__Tasks to perform__:
1: Rewrite the passage of the wrestling hall of fame article from "Nearly 60 years" up to and including "Museum in Waterloo.", replacing "Saturday" with "Sunday".
2: Carry on the article about Fritz von Goering's hall of fame induction from the point where it stops.
*** Source extract ***
It’s only a few hours from the south side of Chicago to Waterloo, Iowa. But it’s taken Fritz von Goering a lifetime of hard knocks and globe-trotting to get there.

Nearly 60 years after he started his pro career, von Goering is part of the 2009 class that will be inducted Saturday into the George Tragos/Lou Thesz Professional Wrestling Hall of Fame at the Dan Gable International Wrestling Institute and Museum in Waterloo.

Fritz von Goering in 1972 near the end of his career.

It’s a remarkable accomplishment, considering von Goering’s roots in Depression-era Chicago, where older, hungry school kids beat him up and swiped his lunch — a sliced potato sandwich and a dill pickle. But through persistence, hard work and a contemptible sneer that provoked fans around the world into rioting, von Goering rose to the highest ranks of his profession.

“Just going to the museum is an honor in itself, and to be inducted, it’s hard to put into words,” he said from his home in Campbell, Calif., where he lives with Kay, his wife of 49 years. “It really humbles you. I’m speechless, almost. A lot of the guys that I respected or even watched as a kid, I used to admire those old-timers, and now I’m right up there with them.”

von Goering said he’s particularly thrilled to be inducted with two close friends who passed away — Luther Lindsay, an African-American star from the 1950s until his death in 1972, and Karl Gotch, a master of technical wrestling who died in 2007. Other members of the 2009 class, the museum’s 11th, include former American Wrestling Association champ Nick Bockwinkel, Ricky “The Dragon” Steamboat, and football and wrestling legend Bronko Nagurski.

At the behest of former National Wrestling Alliance champion Lou Thesz, von Goering has backed the museum since it opened in Newton, Iowa, a decade ago. “I’ve only missed two years in 10. I’ve supported the museum. I made Lou that promise, so I’ll stick to my word.”

This will be the first year since 2007 that the museum can host the induction ceremony. Record flooding last year washed out the building and destroyed many of its holdings, including a treasure trove of research documents held by Mike Chapman, its executive director.
*** End of Source extract ***
*** Material shown ***
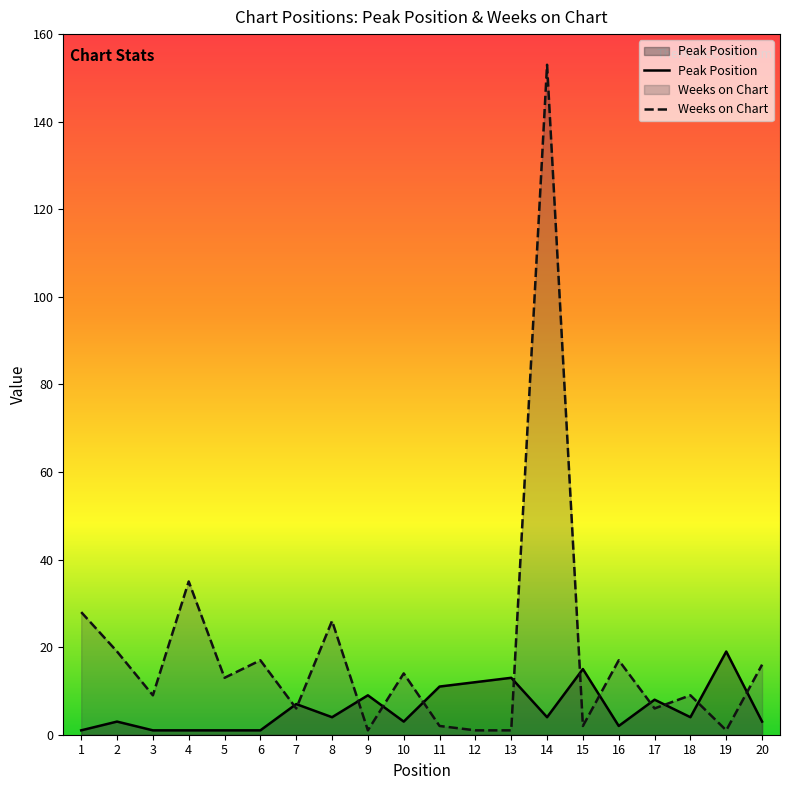

Reading left to right, extract all data points from this chart.

Peak Position: 1	3	1	1	1	1	7	4	9	3	11	12	13	4	15	2	8	4	19	3
Weeks on Chart: 28	19	9	35	13	17	6	26	1	14	2	1	1	153	2	17	6	9	1	16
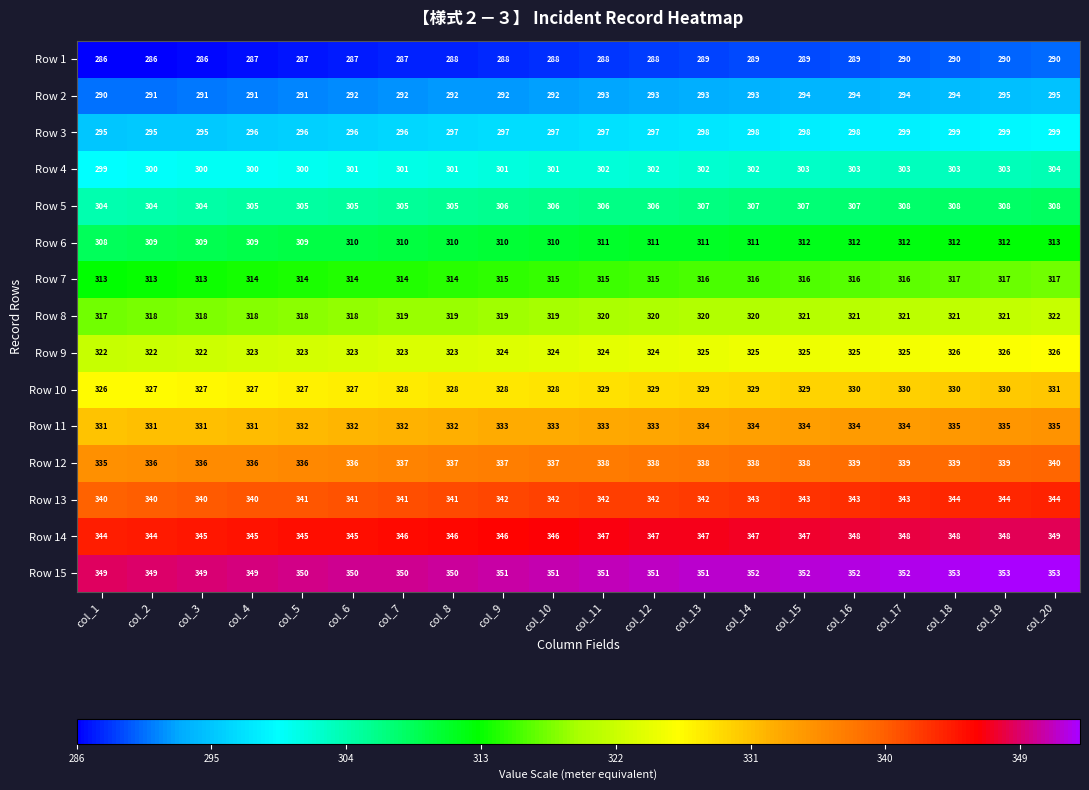

What is the greatest value displayed?

353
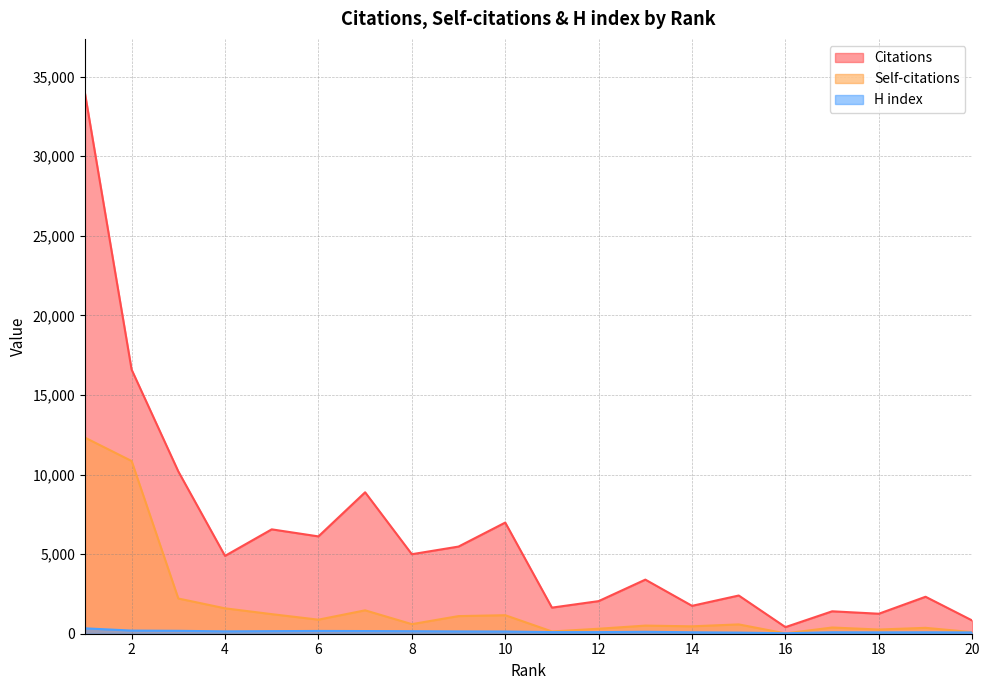

Is the value of Self-citations at 16 greater than the value of H index at 8?

No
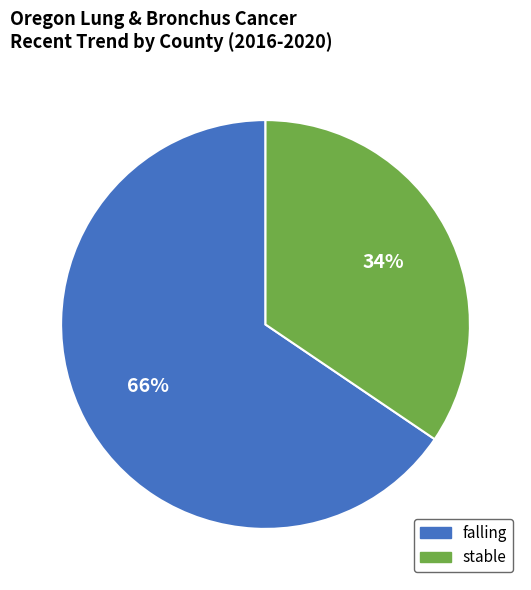

To the nearest percent, what portion does falling represent?

66%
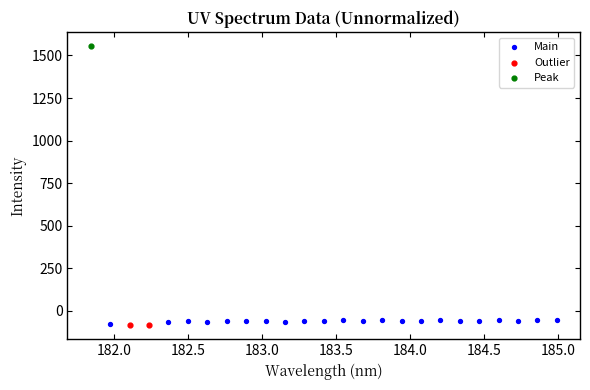

What are all the series names shown in the legend?

Main, Outlier, Peak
*** End of Material shown ***
__Answers to the exercise__:
1:
Nearly 60 years after he started his pro career, von Goering is part of the 2009 class that will be inducted Sunday into the George Tragos/Lou Thesz Professional Wrestling Hall of Fame at the Dan Gable International Wrestling Institute and Museum in Waterloo.

2:
Fritz von Goering and “The Wolfman” Father Jason Sanderson at the George Tragos/Lou Thesz Professional Wrestling Hall of Fame banquet in July 2008. Photo by Greg Oliver.

With help from the Federal Emergency Management Administration and hundreds of supporters, the museum reopened in January. von Goering said he’s looking forward to seeing the reconstructed facility. “Last year, it got hit pretty hard with the flood. They just rolled up their sleeves and went back to work. That’s the way the folks are in Iowa — pretty good, tough people.”

Fans there also will be glad to see von Goering, though that’s not the reaction they exhibited during a career that ran for almost a quarter-century. Born John Gabor, von Goering was raised in a tough part of Chicago and moved with his family just south of San Francisco in 1939 when he was about 10.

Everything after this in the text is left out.